Saturday, July 16, 2016
work is love made visible
I love anything that comes from the hands: the garden's fruit, the well-risen bread, the hand-quilted blanket, the drawings my daughter offers up after all of that painstaking detail.
I love how, in the realm of Montessori, we don't necessarily praise the child for a result, a product, but instead say: "That was a big work." We acknowledge the process, and I'm learning how to have a relationship with that beautiful concept of "the friendliness with error." This, too, is a big work.
We turned in our albums on Thursday, and before I let mine go, I gave it a little embrace and kissed it--this is what I do to submissions of poetry; I kiss the envelope before I drop it into the box because I want to wish it well into the world and love it no matter what the results may be--and that 340-page monster joined the slippery pile of other monsters of varying length. At one point, some topped to the ground, causing this impressive collective gasp-groan from the room and much lunging from the nearby Montessorians, but they are well, intact, and in the hands of the graders, who have a great deal of my sympathy as my least favorite thing about teaching older students was the piles and piles of grading. Fortunately, the system is pass or resubmit, rather than a complicated A-F, scribbled with red kind of deal. We're given commentary that is rooted in the desire for us to actually improve as opposed to justify the letter grade we got.
I've always kind of loved the want/need/wear/read philosophy of gift-giving, and that's been heightened after reading The Life-Changing Magic of Tidying Up. Simplicity appeals to me, which is perhaps why Montessori appeals to me. (And yes, those of you who have seen my house, I know. I'm working on it.)
But I'm fluttering around what I really want to get at, which is how the act of work with one's hands can represent such a deep manifestation of love. Maya draws something with her hands, out of love for the person she draws for. Each drawing often has a narrative--one she's made while she draws, sometimes with the birds and fish and whatnot conversing with one another as they come to life. And I looked at one and thought, "I want to have a relationship with that." It's a collaboration, between me and my bear, these little embroidered illustrations. I'm working on another on my travels to Maine (hello from the Bangor airport!) that I will reveal later. My fingers stitch over her illustration, fiber over embroidery pencil, my hands repeating as best I can what her hands originally did.
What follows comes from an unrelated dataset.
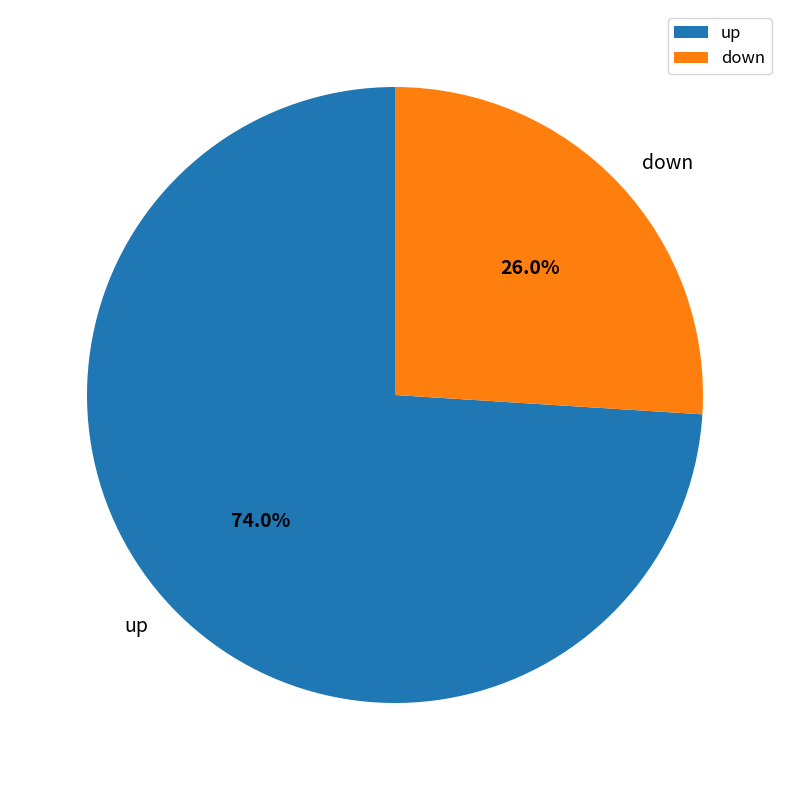

To the nearest percent, what is the average slice percentage?

50%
Above is the result of what got me to finally put needle into fabric. I'd puttered around with handstitching on birthday crowns but hadn't embroidered before and knew it was time because I had swooned a few too many times over other people's work and daydreamed about what I could do myself--imagine the ways in which I could marry fiber plus pocket nature finds plus poetry!--and here is my second embroidered work--Maria Montessori's bulb of development, but the one done in her original handwriting because there's another layer of handwork that I love. (Before she passed away last October, I'd write a letter to my grandmother nearly every day, though it slowed a bit after children, sadly.) This bulb was a gift to our foundations course instructor, who, much to my relief, loved it, and now I'm itching to keep doing this, the tiny intimacies that come from fingers moving over a palate, over all of the space that is my deep appreciation, my love for what four weeks can do to a human being. My way of bowing and saying thank you. Of saying namaste. I bow to the divine in you. The Buddha in me sees the Buddha in you.
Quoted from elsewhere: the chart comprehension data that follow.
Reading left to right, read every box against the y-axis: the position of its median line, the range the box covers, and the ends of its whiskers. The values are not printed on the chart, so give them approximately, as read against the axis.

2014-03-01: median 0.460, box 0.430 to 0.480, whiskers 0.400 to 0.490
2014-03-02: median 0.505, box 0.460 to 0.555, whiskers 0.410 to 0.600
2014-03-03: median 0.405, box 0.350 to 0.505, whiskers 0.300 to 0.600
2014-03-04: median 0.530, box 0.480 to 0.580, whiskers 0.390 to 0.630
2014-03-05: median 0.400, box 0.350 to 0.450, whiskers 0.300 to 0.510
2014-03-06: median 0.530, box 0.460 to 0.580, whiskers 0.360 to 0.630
And the ones with Maya are my favorites, because who doesn't love that kind of collaboration? I asked her who we should give the first one to, and she was very insistent that it was a gift to me, so I've framed it and put it up against the wall right next to the first family portrait she drew (so much has changed in her fine motor control!) and Finn wanted in on the fun, so he gave me some glorious scribbles, and when I return home, I'll sit down with that and collaborate with my son as well.